• **Task**
The required output is every record, written out exactly.

Collected data:

········

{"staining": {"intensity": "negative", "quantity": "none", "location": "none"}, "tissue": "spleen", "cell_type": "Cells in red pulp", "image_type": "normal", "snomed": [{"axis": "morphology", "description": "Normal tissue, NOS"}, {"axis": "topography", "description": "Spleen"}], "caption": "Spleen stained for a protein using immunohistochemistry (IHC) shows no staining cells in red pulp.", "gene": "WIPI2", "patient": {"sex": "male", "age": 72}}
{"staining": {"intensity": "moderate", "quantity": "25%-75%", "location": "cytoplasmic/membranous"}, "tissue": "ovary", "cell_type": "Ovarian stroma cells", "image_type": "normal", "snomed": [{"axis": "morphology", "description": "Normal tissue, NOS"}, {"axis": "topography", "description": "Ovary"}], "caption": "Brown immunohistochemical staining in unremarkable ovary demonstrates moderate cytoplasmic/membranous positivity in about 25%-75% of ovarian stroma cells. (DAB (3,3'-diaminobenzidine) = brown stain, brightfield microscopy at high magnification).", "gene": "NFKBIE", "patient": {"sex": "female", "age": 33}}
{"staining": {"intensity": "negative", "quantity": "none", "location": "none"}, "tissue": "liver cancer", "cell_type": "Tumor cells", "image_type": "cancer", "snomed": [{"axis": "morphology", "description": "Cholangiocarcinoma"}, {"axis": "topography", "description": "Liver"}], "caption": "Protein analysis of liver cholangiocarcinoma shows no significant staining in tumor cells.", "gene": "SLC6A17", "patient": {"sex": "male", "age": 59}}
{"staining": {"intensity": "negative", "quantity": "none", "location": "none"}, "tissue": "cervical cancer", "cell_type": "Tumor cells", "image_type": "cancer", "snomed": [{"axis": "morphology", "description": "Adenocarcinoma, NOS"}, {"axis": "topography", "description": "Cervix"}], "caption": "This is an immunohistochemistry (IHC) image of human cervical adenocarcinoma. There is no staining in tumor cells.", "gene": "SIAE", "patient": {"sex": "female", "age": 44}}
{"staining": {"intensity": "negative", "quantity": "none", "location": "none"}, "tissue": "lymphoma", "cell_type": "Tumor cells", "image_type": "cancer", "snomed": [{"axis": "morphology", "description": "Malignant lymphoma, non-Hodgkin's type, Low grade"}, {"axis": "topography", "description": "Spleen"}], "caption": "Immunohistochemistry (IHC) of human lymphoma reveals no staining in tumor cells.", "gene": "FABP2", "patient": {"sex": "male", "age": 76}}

········

• **The completed task**
{"staining": {"intensity": "negative", "quantity": "none", "location": "none"}, "tissue": "spleen", "cell_type": "Cells in red pulp", "image_type": "normal", "snomed": [{"axis": "morphology", "description": "Normal tissue, NOS"}, {"axis": "topography", "description": "Spleen"}], "caption": "Spleen stained for a protein using immunohistochemistry (IHC) shows no staining cells in red pulp.", "gene": "WIPI2", "patient": {"sex": "male", "age": 72}}
{"staining": {"intensity": "moderate", "quantity": "25%-75%", "location": "cytoplasmic/membranous"}, "tissue": "ovary", "cell_type": "Ovarian stroma cells", "image_type": "normal", "snomed": [{"axis": "morphology", "description": "Normal tissue, NOS"}, {"axis": "topography", "description": "Ovary"}], "caption": "Brown immunohistochemical staining in unremarkable ovary demonstrates moderate cytoplasmic/membranous positivity in about 25%-75% of ovarian stroma cells. (DAB (3,3'-diaminobenzidine) = brown stain, brightfield microscopy at high magnification).", "gene": "NFKBIE", "patient": {"sex": "female", "age": 33}}
{"staining": {"intensity": "negative", "quantity": "none", "location": "none"}, "tissue": "liver cancer", "cell_type": "Tumor cells", "image_type": "cancer", "snomed": [{"axis": "morphology", "description": "Cholangiocarcinoma"}, {"axis": "topography", "description": "Liver"}], "caption": "Protein analysis of liver cholangiocarcinoma shows no significant staining in tumor cells.", "gene": "SLC6A17", "patient": {"sex": "male", "age": 59}}
{"staining": {"intensity": "negative", "quantity": "none", "location": "none"}, "tissue": "cervical cancer", "cell_type": "Tumor cells", "image_type": "cancer", "snomed": [{"axis": "morphology", "description": "Adenocarcinoma, NOS"}, {"axis": "topography", "description": "Cervix"}], "caption": "This is an immunohistochemistry (IHC) image of human cervical adenocarcinoma. There is no staining in tumor cells.", "gene": "SIAE", "patient": {"sex": "female", "age": 44}}
{"staining": {"intensity": "negative", "quantity": "none", "location": "none"}, "tissue": "lymphoma", "cell_type": "Tumor cells", "image_type": "cancer", "snomed": [{"axis": "morphology", "description": "Malignant lymphoma, non-Hodgkin's type, Low grade"}, {"axis": "topography", "description": "Spleen"}], "caption": "Immunohistochemistry (IHC) of human lymphoma reveals no staining in tumor cells.", "gene": "FABP2", "patient": {"sex": "male", "age": 76}}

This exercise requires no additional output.